Friday, August 5, 2011


No, don't be surprised, no woodcock would turn up in Kyushu during mid summer of course. These are some old photos I took in March. After I came back from Thailand during the spring vacation, I brought my 550D out and wandered around Asami 3 Chou-me. It was March 31. I was trying to get photos of a pair of Brown Dipper, which was nesting in a small hole on the upper stream of Oyukaeri-gawa. However, the birds were extremely shy and I couldn't even get a single shot. Then I luckily came across Furuso-san and we shared some new information about birds in Beppu. She told me that there are 2 Eurasian Woodcocks (Scolopax rusticola) staying in a small neglected area next to the car park behind Shiragiku Hotel near Beppu Park. She said that they had been there for over a month. I looked at the time and saw that we still had some time left before sunset, so I headed there with the lead of Furuso-san.
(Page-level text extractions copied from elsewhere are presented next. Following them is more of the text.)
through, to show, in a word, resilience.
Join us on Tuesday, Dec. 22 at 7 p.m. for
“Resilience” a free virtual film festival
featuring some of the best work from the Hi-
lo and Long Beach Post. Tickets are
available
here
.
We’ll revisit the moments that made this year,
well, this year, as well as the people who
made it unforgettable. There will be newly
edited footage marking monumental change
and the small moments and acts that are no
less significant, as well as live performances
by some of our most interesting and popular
Eurasian Woodcock (Scolopax rusticola)
As we arrived at the place, I almost couldn't believe how close they live with human. In Thailand, woodcocks are extremely scarce. They can only be found in montane evergreen forest with marshy area far away from human. Here, we could watch it even from the busy roadside. Furuso-san quickly scanned the area and caught a single bird sleeping at its usual spot. She said the birds always stayed close to the white plastic bag, so it wasn't too difficult to find. Unfortunately, there was only one bird showing up that day. She showed me photos that she took the other day where 2 birds can be seen sitting close to each other. There's a white fence that separated the area where the bird was and the street. We first watched it from behind the fence, but then I tried walking in to get some better shots without the fence getting in the way of my camera. However, the bird suddenly flew off as I stepped over the fence. I then sat down and waited behind a big tree hoping that it'll come back again. The sun slowly set behind Mt. Tsurumi and I was about to give up, when I heard a cracking sound of dry leaves. I looked around and suddenly the same woodcock finally showed up. It came running from behind the dune and stopped right in front of me. It quickly walked into the shadow. All I could do was waiting, so I waited and waited, until it finally came out of the shadow and walked into the warm evening light, probing its long beak into the soft soil looking for food. Though I could only get a few shots of it under the light, and it didn't turn up again on the next day, I was really satisfied with the result. Furuso-san spotted the bird again few days later before it disappeared with all the other winter migrants. I hope that they'll come back to use this roosting area again next season.

Love the pattern on the back of its head!


Phil said...

I liked the Woodcock story. Amazing how the birds returned to exactly the same spot and how urban they are. They can turn up in urban UK, but only after very cold weather when they resort to looking in frost free gardens for food.

Anonymous said...

So well camoflaged but such a cute shape and beautiful colours. They look difficult to find but they are distinctive in your beautiful photos. Russell

Ayuwat Jearwattanakanok said...

Thanks a lot, Phil and Russell!
Guess it's much easier to see woodcock over there in the UK than here.

Mark Young said...

That Woodcock would be easy to miss! Nice images as usual.